Given exercise: Reproduce every line of each entry below word for word, keeping the order in which they appear.

Provided records:
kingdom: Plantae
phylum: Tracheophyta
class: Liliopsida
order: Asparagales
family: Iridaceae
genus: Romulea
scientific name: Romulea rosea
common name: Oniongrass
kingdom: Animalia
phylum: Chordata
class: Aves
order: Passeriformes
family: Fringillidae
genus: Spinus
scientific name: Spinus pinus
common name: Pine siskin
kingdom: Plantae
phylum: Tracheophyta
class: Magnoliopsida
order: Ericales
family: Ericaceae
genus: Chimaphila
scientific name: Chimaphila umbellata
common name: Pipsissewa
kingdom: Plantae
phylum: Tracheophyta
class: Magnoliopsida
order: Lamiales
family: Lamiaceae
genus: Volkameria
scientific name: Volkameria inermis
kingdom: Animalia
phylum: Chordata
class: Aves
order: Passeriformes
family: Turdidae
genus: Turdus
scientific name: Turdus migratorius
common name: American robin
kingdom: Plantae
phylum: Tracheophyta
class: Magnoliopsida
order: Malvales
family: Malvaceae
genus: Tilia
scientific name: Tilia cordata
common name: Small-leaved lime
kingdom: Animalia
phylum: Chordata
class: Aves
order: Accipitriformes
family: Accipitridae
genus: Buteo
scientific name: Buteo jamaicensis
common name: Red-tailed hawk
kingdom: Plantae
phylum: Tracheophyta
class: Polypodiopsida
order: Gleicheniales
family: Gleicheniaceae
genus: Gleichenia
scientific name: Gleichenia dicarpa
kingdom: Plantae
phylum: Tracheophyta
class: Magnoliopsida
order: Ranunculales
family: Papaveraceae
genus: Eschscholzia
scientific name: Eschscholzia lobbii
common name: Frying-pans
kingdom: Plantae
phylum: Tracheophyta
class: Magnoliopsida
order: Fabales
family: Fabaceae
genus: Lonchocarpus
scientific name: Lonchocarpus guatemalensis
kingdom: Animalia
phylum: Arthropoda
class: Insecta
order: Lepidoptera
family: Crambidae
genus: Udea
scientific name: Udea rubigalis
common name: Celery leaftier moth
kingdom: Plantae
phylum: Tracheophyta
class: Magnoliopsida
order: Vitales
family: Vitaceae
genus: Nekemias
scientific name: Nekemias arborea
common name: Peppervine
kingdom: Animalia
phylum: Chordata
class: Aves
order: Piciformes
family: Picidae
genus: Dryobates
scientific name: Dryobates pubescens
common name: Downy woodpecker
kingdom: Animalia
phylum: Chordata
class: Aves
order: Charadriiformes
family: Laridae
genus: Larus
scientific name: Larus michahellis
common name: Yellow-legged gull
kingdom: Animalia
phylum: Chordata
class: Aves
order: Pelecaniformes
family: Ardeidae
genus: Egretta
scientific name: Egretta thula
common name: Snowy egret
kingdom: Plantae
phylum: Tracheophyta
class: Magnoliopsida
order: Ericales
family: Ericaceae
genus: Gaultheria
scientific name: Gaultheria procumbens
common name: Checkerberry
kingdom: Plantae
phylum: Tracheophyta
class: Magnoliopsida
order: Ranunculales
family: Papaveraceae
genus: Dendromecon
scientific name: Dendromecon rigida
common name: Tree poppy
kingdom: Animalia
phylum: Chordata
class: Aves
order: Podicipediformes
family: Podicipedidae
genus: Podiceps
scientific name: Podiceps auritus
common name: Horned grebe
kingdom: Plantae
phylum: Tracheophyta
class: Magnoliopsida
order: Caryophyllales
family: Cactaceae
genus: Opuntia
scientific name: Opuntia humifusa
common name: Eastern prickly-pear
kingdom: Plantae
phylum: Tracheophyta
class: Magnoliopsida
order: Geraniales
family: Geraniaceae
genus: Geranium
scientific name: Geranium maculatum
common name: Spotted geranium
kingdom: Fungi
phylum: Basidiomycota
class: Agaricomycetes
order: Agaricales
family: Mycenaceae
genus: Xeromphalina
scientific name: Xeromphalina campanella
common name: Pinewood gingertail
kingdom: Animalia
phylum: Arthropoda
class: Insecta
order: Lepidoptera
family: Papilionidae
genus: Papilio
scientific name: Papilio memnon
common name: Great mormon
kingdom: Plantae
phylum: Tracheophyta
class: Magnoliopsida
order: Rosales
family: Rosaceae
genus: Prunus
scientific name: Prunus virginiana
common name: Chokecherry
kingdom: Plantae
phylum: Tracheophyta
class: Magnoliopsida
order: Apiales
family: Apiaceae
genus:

Completed task:
kingdom: Plantae
phylum: Tracheophyta
class: Liliopsida
order: Asparagales
family: Iridaceae
genus: Romulea
scientific name: Romulea rosea
common name: Oniongrass
kingdom: Animalia
phylum: Chordata
class: Aves
order: Passeriformes
family: Fringillidae
genus: Spinus
scientific name: Spinus pinus
common name: Pine siskin
kingdom: Plantae
phylum: Tracheophyta
class: Magnoliopsida
order: Ericales
family: Ericaceae
genus: Chimaphila
scientific name: Chimaphila umbellata
common name: Pipsissewa
kingdom: Plantae
phylum: Tracheophyta
class: Magnoliopsida
order: Lamiales
family: Lamiaceae
genus: Volkameria
scientific name: Volkameria inermis
kingdom: Animalia
phylum: Chordata
class: Aves
order: Passeriformes
family: Turdidae
genus: Turdus
scientific name: Turdus migratorius
common name: American robin
kingdom: Plantae
phylum: Tracheophyta
class: Magnoliopsida
order: Malvales
family: Malvaceae
genus: Tilia
scientific name: Tilia cordata
common name: Small-leaved lime
kingdom: Animalia
phylum: Chordata
class: Aves
order: Accipitriformes
family: Accipitridae
genus: Buteo
scientific name: Buteo jamaicensis
common name: Red-tailed hawk
kingdom: Plantae
phylum: Tracheophyta
class: Polypodiopsida
order: Gleicheniales
family: Gleicheniaceae
genus: Gleichenia
scientific name: Gleichenia dicarpa
kingdom: Plantae
phylum: Tracheophyta
class: Magnoliopsida
order: Ranunculales
family: Papaveraceae
genus: Eschscholzia
scientific name: Eschscholzia lobbii
common name: Frying-pans
kingdom: Plantae
phylum: Tracheophyta
class: Magnoliopsida
order: Fabales
family: Fabaceae
genus: Lonchocarpus
scientific name: Lonchocarpus guatemalensis
kingdom: Animalia
phylum: Arthropoda
class: Insecta
order: Lepidoptera
family: Crambidae
genus: Udea
scientific name: Udea rubigalis
common name: Celery leaftier moth
kingdom: Plantae
phylum: Tracheophyta
class: Magnoliopsida
order: Vitales
family: Vitaceae
genus: Nekemias
scientific name: Nekemias arborea
common name: Peppervine
kingdom: Animalia
phylum: Chordata
class: Aves
order: Piciformes
family: Picidae
genus: Dryobates
scientific name: Dryobates pubescens
common name: Downy woodpecker
kingdom: Animalia
phylum: Chordata
class: Aves
order: Charadriiformes
family: Laridae
genus: Larus
scientific name: Larus michahellis
common name: Yellow-legged gull
kingdom: Animalia
phylum: Chordata
class: Aves
order: Pelecaniformes
family: Ardeidae
genus: Egretta
scientific name: Egretta thula
common name: Snowy egret
kingdom: Plantae
phylum: Tracheophyta
class: Magnoliopsida
order: Ericales
family: Ericaceae
genus: Gaultheria
scientific name: Gaultheria procumbens
common name: Checkerberry
kingdom: Plantae
phylum: Tracheophyta
class: Magnoliopsida
order: Ranunculales
family: Papaveraceae
genus: Dendromecon
scientific name: Dendromecon rigida
common name: Tree poppy
kingdom: Animalia
phylum: Chordata
class: Aves
order: Podicipediformes
family: Podicipedidae
genus: Podiceps
scientific name: Podiceps auritus
common name: Horned grebe
kingdom: Plantae
phylum: Tracheophyta
class: Magnoliopsida
order: Caryophyllales
family: Cactaceae
genus: Opuntia
scientific name: Opuntia humifusa
common name: Eastern prickly-pear
kingdom: Plantae
phylum: Tracheophyta
class: Magnoliopsida
order: Geraniales
family: Geraniaceae
genus: Geranium
scientific name: Geranium maculatum
common name: Spotted geranium
kingdom: Fungi
phylum: Basidiomycota
class: Agaricomycetes
order: Agaricales
family: Mycenaceae
genus: Xeromphalina
scientific name: Xeromphalina campanella
common name: Pinewood gingertail
kingdom: Animalia
phylum: Arthropoda
class: Insecta
order: Lepidoptera
family: Papilionidae
genus: Papilio
scientific name: Papilio memnon
common name: Great mormon
kingdom: Plantae
phylum: Tracheophyta
class: Magnoliopsida
order: Rosales
family: Rosaceae
genus: Prunus
scientific name: Prunus virginiana
common name: Chokecherry
kingdom: Plantae
phylum: Tracheophyta
class: Magnoliopsida
order: Apiales
family: Apiaceae
genus:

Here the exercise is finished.